On 21st September 2006 an article by the Irish Times Public Affairs Correspondent, Colm Keena, regarding payments made to Bertie Ahern was published under the headline “Tribunal examines payments to Taoiseach”.
Mr Ahern was the Finance Minister of Ireland in 1993 when the alleged payments were made and later went on to become Taoiseach. The article alleged that businessman David McKenna was among three or four persons contacted by the tribunal about payments totalling between €50,000 and €100,000.
The Mahon Tribunal was investigating the payments when information from a private letter to Mr McKenna was leaked to The Irish Times. It then held an investigation into the source of the leaks and demanded that The Irish Times journalist and his editor Geraldine Kennedy face questioning. The High Court in Ireland backed the inquiry’s demand to question the pair.

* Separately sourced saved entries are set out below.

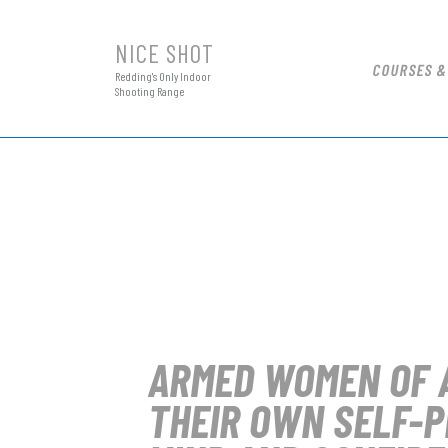
NICE SHOT
COURSES &
Redding's Only Indoor
Shooting Range
ARMED WOMEN OF 
THEIR OWN SELF-P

The newspaper and its two employees challenged the decision, which was today overturned by the Irish Supreme Court. The court said the High Court had erred in the exercise of balancing the rights of journalists not to disclose their sources against the need of the tribunal to investigate the source of leaks. This had occurred because it had attached “great weight” to the “reprehensible” conduct of the two journalists in destroying documents on which the article was based.
The final judgement took account of the fact that the courts are the proper adjudicators of the balance of public interest and that in destroying essential evidence, the journalists in question took that judgement into their own hands.
I do not disagree with the language used by the High Court in reference to the deliberate destruction by the appellants of the very documents that were at the core of the enquiry. Nonetheless, I have to accept that the issue is not whether that act was a wrongful one and deserving of the opprobrium applied to it by the High Court, but the narrower question of whether, in circumstances where the documents no longer exist, there is a logical or causal link between that act and the order made. It does not appear to me that there is. The order now to be made has to be justified by the situation as it now exists and not by the need to mark disapproval of the unquestionably “reprehensible conduct” of the appellants. For the same reason, I do not think that the High Court was correct in reaching the conclusion that the “destruction of these documents by the defendants is a relevant consideration to which great weight must be given in striking the correct balance between the rights and interests at issue on this application.”
The key principle applied in the appeal was whether there was a pressing social need for restrictions on the press, rather than the need to protect journalists or sources. Judgment was given by Mr Justice Nial Fennelly and assented to by the other members of a five-judge court. The issue of costs will be decided in the autumn.